One of The reason why t-shirt makers/designers dont label it off the bat is to offer the private lable option to buyers. This is a good selling point also, if you dont mind others buying and selling your stuff under their own label.


----------



## TwentyFourSeven (Mar 9, 2007)

Jasonda said:


> Are you selling to stores or direct to the customer?
> 
> For stores, they will tell you what they need on the shirts.
> 
> For customers, a neck label is enough. There's really no point in including a hang tag unless the shirt will be sold in a store (although some people do this anyway for branding purposes).

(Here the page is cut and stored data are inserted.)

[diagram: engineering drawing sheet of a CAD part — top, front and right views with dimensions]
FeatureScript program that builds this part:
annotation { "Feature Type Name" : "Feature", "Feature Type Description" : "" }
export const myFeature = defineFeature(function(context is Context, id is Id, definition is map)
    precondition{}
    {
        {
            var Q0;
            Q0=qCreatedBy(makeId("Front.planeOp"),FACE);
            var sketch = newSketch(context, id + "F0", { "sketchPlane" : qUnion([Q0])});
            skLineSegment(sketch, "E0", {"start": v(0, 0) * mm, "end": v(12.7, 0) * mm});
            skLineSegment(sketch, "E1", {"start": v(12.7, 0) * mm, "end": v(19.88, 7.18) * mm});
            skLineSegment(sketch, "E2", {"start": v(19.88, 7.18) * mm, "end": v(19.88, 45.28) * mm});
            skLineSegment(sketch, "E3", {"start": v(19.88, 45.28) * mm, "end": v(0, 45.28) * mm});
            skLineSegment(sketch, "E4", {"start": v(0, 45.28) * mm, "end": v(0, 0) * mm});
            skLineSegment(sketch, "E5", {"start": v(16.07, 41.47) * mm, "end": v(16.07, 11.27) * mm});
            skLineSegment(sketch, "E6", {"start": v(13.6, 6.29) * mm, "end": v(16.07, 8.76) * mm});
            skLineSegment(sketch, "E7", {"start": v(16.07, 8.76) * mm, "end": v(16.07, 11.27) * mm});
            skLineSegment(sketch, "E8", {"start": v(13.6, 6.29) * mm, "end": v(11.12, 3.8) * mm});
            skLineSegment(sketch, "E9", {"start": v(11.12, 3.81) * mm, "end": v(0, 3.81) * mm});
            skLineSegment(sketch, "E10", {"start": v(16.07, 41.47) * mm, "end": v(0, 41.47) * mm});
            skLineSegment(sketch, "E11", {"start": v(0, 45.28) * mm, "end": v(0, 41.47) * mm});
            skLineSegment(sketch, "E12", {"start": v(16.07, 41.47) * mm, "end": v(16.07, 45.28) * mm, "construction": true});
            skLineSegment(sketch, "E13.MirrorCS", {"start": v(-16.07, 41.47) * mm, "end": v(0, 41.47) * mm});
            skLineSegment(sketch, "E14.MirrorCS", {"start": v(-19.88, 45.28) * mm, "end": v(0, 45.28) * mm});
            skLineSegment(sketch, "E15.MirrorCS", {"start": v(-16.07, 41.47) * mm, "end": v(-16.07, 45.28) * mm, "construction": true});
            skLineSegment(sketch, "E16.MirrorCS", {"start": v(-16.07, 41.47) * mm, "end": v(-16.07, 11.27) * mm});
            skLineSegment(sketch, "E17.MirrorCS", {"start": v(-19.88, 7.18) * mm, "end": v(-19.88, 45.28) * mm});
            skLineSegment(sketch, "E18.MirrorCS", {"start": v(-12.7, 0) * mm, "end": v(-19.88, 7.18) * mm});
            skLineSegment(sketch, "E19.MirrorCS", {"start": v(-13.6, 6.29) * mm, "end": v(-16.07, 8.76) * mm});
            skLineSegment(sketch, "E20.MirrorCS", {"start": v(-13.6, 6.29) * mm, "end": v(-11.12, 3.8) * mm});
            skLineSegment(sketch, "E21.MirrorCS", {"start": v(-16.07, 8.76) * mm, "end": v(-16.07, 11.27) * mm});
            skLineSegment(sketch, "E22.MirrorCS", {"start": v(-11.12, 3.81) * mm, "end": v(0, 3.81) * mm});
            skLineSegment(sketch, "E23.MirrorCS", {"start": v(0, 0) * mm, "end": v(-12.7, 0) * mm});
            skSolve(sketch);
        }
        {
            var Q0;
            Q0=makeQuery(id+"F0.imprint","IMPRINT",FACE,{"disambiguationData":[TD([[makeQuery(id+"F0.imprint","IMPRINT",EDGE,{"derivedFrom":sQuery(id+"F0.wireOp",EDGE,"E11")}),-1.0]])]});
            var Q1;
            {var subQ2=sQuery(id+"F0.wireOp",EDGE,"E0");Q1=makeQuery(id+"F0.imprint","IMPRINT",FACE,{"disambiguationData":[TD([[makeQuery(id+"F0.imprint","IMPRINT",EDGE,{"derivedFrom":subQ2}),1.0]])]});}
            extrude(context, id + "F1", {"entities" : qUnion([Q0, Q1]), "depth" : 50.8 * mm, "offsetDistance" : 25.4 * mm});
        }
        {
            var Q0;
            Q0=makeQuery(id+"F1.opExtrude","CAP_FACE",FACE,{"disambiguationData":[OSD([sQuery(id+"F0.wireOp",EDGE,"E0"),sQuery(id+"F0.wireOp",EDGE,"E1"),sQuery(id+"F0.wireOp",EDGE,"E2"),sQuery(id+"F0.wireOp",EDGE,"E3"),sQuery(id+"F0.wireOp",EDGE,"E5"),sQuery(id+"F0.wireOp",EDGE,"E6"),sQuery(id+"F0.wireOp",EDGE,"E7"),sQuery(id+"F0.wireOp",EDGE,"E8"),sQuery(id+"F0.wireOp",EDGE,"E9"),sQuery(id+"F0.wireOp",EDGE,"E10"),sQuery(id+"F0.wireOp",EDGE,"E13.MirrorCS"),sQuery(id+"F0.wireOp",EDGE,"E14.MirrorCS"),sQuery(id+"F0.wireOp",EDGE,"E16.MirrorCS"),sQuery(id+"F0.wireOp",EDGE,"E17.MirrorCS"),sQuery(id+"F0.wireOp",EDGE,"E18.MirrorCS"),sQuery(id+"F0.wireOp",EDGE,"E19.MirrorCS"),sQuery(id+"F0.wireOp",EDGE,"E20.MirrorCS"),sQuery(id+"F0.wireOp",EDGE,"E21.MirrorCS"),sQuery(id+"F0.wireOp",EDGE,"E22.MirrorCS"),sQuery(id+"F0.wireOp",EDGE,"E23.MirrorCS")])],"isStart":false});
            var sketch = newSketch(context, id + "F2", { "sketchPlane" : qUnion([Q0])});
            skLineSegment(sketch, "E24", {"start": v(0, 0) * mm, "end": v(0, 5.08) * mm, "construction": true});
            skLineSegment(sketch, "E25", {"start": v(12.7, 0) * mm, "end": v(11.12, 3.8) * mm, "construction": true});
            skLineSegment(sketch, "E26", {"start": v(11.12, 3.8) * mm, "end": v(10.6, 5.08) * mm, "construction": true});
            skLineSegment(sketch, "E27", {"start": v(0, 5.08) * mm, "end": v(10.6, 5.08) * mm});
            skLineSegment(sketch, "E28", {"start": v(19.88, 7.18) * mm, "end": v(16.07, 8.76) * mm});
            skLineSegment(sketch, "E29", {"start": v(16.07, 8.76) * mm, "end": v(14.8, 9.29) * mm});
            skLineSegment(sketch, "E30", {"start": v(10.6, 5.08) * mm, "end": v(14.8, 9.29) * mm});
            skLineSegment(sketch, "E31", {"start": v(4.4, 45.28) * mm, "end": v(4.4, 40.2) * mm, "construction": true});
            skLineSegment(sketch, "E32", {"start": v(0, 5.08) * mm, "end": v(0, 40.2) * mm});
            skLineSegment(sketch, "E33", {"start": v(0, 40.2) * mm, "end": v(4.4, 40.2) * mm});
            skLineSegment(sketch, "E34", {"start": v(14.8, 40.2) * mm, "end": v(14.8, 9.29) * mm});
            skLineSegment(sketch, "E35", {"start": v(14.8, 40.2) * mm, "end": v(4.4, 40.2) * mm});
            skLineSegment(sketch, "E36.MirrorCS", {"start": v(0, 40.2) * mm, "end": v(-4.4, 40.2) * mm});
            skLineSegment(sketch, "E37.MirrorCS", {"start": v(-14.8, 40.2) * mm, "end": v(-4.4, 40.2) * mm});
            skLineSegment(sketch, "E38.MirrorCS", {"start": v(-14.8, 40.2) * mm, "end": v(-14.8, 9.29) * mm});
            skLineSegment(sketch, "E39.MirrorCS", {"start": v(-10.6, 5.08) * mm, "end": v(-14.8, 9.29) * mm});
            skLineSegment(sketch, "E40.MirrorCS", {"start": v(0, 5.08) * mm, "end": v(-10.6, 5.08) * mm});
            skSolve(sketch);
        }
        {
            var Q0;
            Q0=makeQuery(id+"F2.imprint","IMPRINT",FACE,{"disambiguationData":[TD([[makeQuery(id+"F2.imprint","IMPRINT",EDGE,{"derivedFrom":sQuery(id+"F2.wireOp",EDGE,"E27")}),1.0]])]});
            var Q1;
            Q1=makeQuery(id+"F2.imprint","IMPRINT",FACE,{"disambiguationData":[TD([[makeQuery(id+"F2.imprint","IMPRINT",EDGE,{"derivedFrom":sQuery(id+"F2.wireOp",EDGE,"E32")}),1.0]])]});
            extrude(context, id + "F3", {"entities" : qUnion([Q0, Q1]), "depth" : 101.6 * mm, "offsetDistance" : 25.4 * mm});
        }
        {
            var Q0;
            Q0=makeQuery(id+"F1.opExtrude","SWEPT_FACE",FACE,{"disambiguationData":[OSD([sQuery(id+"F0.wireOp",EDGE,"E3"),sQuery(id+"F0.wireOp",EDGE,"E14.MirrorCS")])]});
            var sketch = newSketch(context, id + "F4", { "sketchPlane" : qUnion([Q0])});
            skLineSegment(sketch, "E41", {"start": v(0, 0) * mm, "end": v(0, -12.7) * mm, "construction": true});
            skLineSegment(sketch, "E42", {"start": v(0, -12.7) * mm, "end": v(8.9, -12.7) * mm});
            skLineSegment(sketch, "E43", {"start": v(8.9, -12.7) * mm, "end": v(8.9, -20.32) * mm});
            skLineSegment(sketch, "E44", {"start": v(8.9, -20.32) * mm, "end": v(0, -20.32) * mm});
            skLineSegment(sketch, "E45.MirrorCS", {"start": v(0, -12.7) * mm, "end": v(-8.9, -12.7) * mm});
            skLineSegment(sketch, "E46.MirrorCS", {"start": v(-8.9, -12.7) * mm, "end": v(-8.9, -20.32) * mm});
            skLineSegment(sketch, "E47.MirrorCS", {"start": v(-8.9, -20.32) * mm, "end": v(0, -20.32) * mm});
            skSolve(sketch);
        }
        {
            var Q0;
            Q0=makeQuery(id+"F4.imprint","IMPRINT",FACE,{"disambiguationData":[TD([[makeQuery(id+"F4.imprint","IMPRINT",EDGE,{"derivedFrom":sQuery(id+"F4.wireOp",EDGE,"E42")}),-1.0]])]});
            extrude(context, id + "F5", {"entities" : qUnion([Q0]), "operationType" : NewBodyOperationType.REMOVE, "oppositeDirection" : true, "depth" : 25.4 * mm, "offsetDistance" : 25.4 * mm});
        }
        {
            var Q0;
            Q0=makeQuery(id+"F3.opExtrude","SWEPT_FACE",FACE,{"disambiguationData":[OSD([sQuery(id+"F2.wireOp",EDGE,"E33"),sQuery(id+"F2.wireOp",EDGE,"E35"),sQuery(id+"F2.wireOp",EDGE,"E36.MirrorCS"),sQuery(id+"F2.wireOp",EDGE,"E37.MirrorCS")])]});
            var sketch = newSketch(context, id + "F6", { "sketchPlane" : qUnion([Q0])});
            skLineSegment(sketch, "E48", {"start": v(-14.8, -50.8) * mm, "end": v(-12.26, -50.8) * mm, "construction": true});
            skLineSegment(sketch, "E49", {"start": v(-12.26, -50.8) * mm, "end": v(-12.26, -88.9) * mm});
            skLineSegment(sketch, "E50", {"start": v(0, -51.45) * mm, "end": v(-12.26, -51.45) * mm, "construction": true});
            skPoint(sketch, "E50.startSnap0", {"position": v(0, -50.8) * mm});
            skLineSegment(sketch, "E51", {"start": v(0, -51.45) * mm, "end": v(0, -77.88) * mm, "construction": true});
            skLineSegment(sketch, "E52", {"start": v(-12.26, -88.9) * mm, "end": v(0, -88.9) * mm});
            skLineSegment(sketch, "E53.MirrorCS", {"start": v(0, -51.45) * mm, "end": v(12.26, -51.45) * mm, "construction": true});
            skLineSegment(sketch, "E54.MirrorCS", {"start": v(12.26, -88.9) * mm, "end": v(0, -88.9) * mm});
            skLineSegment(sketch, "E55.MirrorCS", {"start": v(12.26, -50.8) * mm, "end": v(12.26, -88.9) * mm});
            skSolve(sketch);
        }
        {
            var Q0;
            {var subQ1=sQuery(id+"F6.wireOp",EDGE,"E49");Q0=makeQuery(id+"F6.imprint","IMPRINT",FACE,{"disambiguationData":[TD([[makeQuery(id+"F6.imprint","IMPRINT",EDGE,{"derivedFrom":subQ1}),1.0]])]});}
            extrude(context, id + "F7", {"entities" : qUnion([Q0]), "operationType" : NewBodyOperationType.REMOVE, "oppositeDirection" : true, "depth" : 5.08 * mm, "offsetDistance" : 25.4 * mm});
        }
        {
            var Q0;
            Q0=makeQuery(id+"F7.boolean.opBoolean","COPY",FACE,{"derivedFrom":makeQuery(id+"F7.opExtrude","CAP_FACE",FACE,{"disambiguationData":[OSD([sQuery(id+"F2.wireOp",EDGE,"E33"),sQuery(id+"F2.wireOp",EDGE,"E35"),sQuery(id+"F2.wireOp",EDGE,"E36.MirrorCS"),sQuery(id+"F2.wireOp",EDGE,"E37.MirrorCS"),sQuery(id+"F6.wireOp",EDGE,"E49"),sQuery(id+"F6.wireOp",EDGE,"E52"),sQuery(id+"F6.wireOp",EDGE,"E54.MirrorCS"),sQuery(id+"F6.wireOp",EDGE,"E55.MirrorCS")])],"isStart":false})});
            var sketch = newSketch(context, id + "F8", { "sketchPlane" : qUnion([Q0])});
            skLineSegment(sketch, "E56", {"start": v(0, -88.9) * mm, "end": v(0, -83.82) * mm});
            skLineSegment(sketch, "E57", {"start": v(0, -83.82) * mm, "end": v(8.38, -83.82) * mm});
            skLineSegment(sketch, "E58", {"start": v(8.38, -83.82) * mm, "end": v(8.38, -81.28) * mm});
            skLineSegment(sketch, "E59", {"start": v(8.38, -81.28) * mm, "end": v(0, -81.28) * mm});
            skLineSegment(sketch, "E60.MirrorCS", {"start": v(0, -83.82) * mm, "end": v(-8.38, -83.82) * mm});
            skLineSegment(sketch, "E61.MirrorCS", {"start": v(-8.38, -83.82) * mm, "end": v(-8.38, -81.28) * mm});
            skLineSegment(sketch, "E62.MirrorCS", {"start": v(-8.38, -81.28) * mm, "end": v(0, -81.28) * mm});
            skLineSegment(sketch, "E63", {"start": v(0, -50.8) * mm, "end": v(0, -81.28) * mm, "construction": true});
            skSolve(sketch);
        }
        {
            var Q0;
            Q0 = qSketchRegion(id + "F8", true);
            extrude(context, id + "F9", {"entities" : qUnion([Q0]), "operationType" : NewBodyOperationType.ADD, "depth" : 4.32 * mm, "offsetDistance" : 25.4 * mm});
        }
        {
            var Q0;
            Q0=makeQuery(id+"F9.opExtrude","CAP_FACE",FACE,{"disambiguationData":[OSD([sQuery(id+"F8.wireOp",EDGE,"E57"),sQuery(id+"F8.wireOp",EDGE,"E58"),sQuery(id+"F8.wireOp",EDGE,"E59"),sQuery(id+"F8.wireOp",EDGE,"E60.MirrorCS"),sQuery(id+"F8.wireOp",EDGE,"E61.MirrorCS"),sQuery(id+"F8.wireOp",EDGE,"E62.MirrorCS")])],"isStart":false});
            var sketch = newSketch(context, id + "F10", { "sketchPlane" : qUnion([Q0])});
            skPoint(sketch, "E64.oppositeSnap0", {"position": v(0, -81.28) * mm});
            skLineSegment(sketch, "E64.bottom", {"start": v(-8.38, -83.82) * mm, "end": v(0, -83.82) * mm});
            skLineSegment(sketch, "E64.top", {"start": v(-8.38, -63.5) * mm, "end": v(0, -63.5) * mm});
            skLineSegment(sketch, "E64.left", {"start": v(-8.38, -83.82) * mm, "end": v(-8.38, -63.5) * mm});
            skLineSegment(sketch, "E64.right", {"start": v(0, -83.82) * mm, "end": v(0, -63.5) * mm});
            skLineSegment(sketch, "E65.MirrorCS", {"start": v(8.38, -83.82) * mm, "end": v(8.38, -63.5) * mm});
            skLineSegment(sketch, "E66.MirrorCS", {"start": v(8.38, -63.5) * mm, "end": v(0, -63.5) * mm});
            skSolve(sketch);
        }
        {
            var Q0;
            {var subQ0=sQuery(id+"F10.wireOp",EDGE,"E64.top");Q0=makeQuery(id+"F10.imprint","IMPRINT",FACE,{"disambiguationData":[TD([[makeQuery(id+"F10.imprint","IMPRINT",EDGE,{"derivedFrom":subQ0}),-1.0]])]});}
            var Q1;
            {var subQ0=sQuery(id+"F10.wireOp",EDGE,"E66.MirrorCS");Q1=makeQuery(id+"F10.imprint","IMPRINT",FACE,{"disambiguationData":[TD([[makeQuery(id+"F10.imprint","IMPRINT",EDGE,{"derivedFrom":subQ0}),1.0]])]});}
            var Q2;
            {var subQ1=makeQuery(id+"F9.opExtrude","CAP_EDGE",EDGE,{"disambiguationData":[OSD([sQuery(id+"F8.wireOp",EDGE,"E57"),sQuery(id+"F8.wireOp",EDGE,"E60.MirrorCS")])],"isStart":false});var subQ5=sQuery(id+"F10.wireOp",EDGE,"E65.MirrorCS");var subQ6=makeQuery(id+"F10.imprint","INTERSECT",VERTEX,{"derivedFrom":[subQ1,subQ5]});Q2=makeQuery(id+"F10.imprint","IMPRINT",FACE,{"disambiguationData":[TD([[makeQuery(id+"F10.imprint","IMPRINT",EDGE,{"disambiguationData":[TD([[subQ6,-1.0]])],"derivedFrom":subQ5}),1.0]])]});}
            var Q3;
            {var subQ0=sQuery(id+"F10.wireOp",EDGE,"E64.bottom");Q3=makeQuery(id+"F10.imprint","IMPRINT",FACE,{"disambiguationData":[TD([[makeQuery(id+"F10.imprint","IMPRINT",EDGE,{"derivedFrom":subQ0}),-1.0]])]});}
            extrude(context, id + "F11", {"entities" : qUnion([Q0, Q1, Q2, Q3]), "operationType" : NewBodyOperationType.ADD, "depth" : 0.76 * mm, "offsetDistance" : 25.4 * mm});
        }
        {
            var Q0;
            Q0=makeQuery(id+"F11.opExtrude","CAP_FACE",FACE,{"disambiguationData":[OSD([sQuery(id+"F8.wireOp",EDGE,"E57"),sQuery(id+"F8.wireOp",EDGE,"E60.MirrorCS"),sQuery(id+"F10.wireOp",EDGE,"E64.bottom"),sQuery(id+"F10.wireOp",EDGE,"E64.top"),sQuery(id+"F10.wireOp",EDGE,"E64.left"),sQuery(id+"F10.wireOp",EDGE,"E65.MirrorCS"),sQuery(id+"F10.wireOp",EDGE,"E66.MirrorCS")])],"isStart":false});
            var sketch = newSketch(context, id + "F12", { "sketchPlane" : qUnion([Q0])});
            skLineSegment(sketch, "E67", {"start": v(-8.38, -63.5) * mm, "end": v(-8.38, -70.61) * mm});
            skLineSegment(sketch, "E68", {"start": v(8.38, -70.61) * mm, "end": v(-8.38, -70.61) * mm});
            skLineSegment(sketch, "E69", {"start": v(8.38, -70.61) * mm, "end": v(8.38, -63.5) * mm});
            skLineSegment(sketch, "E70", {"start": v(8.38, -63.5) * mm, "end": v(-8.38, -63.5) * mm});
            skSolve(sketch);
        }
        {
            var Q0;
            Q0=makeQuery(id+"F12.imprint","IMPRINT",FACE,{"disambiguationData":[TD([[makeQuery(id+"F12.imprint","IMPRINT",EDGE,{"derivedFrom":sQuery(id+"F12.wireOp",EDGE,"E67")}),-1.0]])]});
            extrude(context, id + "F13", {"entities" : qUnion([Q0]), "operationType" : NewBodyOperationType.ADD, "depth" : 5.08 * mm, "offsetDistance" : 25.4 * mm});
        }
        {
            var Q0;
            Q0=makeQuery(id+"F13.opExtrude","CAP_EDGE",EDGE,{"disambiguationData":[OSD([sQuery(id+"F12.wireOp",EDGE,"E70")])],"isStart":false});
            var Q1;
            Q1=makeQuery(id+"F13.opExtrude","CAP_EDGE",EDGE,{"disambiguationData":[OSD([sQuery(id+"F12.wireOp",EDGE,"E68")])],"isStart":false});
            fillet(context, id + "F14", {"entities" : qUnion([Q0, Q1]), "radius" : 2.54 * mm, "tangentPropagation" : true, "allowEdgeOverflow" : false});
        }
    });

I plan on selling directly to the customer mainly, but I would also like to sell some of the local stores in my area, small stores in the nearby mall, that caters to my target market. I want to keep my cost's down since I am just starting out, but I thought adding a hanging tag to my shirts would provide branding and since that I am not just selling t-shirts to make a quick buck...


----------



## TwentyFourSeven (Mar 9, 2007)

T-BOT said:


> this post by Cortney makes sense.
> 
> 
> In some situations, buyers look at the samples without any tags or other add-on labels before they Purchase.
> ...


I never even thought about private labeling, but I do have designs, that I wouldn't buyers selling under their own label. A may not seem like much, but you just provided me with another angle to pursue.


----------